Oportunidades: fraqueza dos adversários e lacuna no campo da direita
Apesar dos obstáculos, o cenário oferece brechas. Alexandre Curi, hoje presidente da Assembleia Legislativa, é o nome natural do PSD para a sucessão de Ratinho, mas ainda enfrenta resistência no eleitorado por ser considerado um político tradicional, pragmático e pouco conhecido fora da elite política. O grupo do governador precisará trabalhar duro para transferir seu capital político — e essa operação sempre tem grau de incerteza.
Além disso, com o campo da esquerda desorganizado no Paraná — sem nomes fortes do PT ou do PDT no horizonte —, Moro pode polarizar com o candidato do Palácio Iguaçu e, mais uma vez, se apresentar como o “outsider” com verniz técnico. Se conseguir articular apoios em cidades estratégicas (como Curitiba, Londrina e Maringá) e compor com setores empresariais que se sentem desconfortáveis com o “estamento político tradicional”, poderá surpreender.

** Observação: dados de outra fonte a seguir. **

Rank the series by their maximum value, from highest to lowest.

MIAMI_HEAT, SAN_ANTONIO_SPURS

Ameaças: o pragmatismo de Ratinho e a máquina estadual
Mas as ameaças são igualmente consideráveis. Ratinho Junior é hoje o governador com maior capital político do Brasil. Seus índices de aprovação são elevados e, diferentemente de outros líderes regionais, seu perfil híbrido — conservador nos costumes, liberal no discurso econômico e desenvolvimentista na prática — dialoga com amplos segmentos do eleitorado.

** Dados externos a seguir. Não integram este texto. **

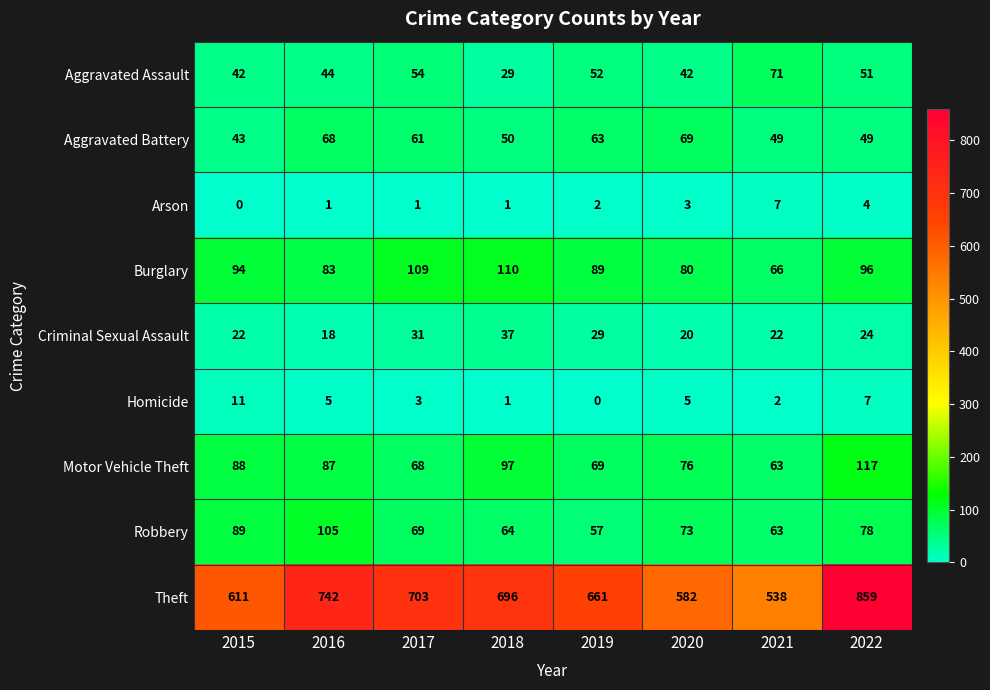

What is the sum of the Motor Vehicle Theft values at 2016 and 2019?

156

Ratinho não está em busca de protagonismo nacional a qualquer custo. Pode optar por fortalecer um aliado de seu círculo mais íntimo — como Curi ou outro nome do PSD, como Guto Silva — e usar sua base de prefeitos, deputados estaduais e federais para consolidar a candidatura. Nesse cenário, Moro seria empurrado para a periferia da disputa, ainda que mantenha seu eleitorado fiel.
Ademais, as rusgas com figuras centrais do governo estadual, como o secretário do Trabalho (Do Carmo) e o distanciamento de outras lideranças partidárias, indicam que Moro ainda não conseguiu transformar seu recall eleitoral em uma coalizão viável. A eleição de 2026 pode ser cruel para quem não dominar o tabuleiro.

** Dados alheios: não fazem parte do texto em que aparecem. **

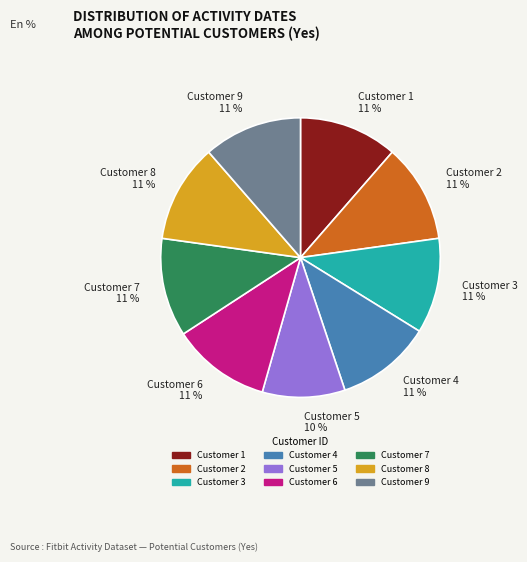

True or false: Customer 6 11 % accounts for 11% of the total.

True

Análise final: entre o símbolo e a estrutura
A eleição de 2026 no Paraná será um teste para a resiliência da marca “Moro” e para sua capacidade de transitar no mundo político tradicional. A estratégia do senador, até aqui, tem sido de alto risco: confiar no carisma e na fama passada, mantendo-se como um “outsider moral” em um sistema cada vez mais dominado pelo jogo de bastidores.
Mas os dados da Paraná Pesquisas também mostram que o eleitor ainda o enxerga com simpatia — sobretudo na Região Metropolitana de Curitiba, onde concentra seus maiores índices de intenção de voto. Se conseguir compor com setores médios, com os quadros técnicos do funcionalismo e com o empresariado urbano, poderá reverter o isolamento político. Mas para isso, precisa abrir mão de parte do seu discurso de pureza e dialogar com a realidade pragmática da política local.
A visita ao Palácio Iguaçu foi um sinal. Não importa se Ratinho o chamou ou não. O que importa é que Moro foi. E este gesto, simbólico e audacioso, indica que o ex-juiz está disposto a jogar o jogo. A pergunta que fica é: será que o jogo ainda tem lugar para ele?
Referência da pesquisa:
Paraná Pesquisas. Pesquisa Estadual: Curitiba e Região Metropolitana. Agosto de 2025. Registro no TSE: PR-04025/2025.